Generate support logs in Bitbucket Cloud Pipelines

Platform Notice: Cloud Only - This article only applies to Atlassian products on the cloud platform.

Summary

This KB covers generating support logs in Bitbucket Pipelines using artifacts to troubleshoot issues and monitor processes effectively.

Using artifacts

If you encounter an issue using pipelines, the logs can give you great information on what might happen. Rather than try to read through all the logs created, you can use the power of artifacts to create specific logs, which you can then download.
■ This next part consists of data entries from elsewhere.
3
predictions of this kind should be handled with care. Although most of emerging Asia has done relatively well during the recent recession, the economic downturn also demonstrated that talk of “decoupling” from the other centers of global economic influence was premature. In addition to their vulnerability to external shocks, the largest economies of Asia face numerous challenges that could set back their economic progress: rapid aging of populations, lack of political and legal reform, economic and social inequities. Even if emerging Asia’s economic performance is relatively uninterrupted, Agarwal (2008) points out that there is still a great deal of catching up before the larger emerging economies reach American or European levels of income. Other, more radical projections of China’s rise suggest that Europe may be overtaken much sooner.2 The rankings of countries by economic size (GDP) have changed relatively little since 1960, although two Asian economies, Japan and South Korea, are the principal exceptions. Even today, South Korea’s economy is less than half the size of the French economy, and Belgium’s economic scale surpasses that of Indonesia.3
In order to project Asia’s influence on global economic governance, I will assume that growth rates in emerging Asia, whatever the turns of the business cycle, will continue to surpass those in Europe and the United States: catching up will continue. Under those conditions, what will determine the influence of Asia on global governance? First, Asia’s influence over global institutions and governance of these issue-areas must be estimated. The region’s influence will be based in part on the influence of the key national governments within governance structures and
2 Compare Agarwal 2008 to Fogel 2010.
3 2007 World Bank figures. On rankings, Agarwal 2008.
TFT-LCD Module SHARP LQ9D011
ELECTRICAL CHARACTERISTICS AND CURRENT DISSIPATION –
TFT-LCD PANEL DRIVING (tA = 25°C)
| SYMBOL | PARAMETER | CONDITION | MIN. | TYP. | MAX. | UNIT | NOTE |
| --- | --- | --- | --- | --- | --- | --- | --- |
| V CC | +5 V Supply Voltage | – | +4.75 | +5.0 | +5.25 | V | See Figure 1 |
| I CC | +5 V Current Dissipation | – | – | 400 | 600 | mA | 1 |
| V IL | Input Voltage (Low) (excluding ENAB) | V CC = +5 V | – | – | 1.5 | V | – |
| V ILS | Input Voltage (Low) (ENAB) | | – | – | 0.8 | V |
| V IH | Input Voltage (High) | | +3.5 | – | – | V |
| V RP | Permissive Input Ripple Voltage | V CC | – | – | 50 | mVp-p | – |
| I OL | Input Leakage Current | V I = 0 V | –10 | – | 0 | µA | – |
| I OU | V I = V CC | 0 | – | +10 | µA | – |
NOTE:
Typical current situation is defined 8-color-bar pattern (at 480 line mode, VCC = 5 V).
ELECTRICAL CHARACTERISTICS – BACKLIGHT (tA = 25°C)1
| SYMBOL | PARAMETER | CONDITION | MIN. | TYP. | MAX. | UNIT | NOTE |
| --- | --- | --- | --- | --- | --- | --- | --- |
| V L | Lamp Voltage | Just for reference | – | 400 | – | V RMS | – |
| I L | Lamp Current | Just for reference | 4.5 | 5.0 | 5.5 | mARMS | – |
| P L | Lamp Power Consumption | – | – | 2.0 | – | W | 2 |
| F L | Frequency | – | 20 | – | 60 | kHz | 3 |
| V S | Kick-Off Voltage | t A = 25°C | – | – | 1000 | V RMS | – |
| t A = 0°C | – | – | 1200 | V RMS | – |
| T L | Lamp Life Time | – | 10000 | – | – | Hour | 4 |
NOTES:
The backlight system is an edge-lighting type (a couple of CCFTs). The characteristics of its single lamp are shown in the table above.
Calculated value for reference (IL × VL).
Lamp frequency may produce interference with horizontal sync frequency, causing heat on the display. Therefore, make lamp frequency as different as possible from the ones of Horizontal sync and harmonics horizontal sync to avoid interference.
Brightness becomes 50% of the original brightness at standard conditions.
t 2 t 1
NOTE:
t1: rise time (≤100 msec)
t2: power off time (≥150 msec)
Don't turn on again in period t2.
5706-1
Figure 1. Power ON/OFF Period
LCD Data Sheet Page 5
For example, you can get a snapshot of what processes are running in your pipeline by adding the lines below to your bitbucket-pipelines.yml. This is useful if you’re trying to see if a process has hung or is using too much memory.

bitbucket-pipelines.yml

pipelines: default: - step: artifacts: - process-logs.txt #declaring that you want to keep this as an artifact script: - while true; do date && ps aux && echo "" && sleep 30; done >> process-logs.txt & - # The rest of the script.

This will log the process information to process-logs.txt file, instead of the build logs.

Once the pipeline step completes, you can download the artifact from the Artifacts tab on the Result Page.

Please remember that artifacts have a size limit of 1 GB and are stored for 14 days after executing the step that produced them. After this time, artifacts are no longer available.

Solution

Other examples

Container memory monitoring

This is useful if you are getting out of memory errors, or to check on how much memory your pipeline uses:

bitbucket-pipelines.yml

pipelines: default: - step: artifacts: - memory-logs.txt script: - while true; do echo "Memory usage in megabytes:" && echo $((`cat /sys/fs/cgroup/memory.current | awk '{print $1}'`/1048576)) && echo "" && sleep 30; done >> memory-logs.txt &          - # The rest of the script.

Docker events

If you’d like to collect more information about your Docker events, you can log the output of the docker events command:

bitbucket-pipelines.yml

pipelines: default: - step: services: - docker artifacts: - docker-event-logs.txt script: - docker events >> docker-event-logs.txt & - # The rest of the script.

Combined logs

You can set up a selection of logs at the same time. This example shows 3 logs being extracted.

bitbucket-pipelines.yml

pipelines: default: - step: services: - docker artifacts: - process-logs.txt - memory-logs.txt - docker-event-logs.txt script: - while true; do date && ps -aux && sleep 30 && echo ""; done >> process-logs.txt & - while true; do echo "Memory usage in megabytes:" && echo $((`cat /sys/fs/cgroup/memory.current | awk '{print $1}'`/1048576)) && echo "" && sleep 30; done >> memory-logs.txt & - docker events >> docker-event-logs.txt & - # The rest of the script.

Build Your Own

These examples are just the beginning. You can combine a variety of system commands to get detailed logs for your situation. We recommend keeping the log file size below 1GB for ease of viewing and to avoid artifact size limits.

Notes

While secured variables output in the UI logs are always masked, if you need to investigate any variables, don't redirect them to a file. Redirecting them to a file will reveal them.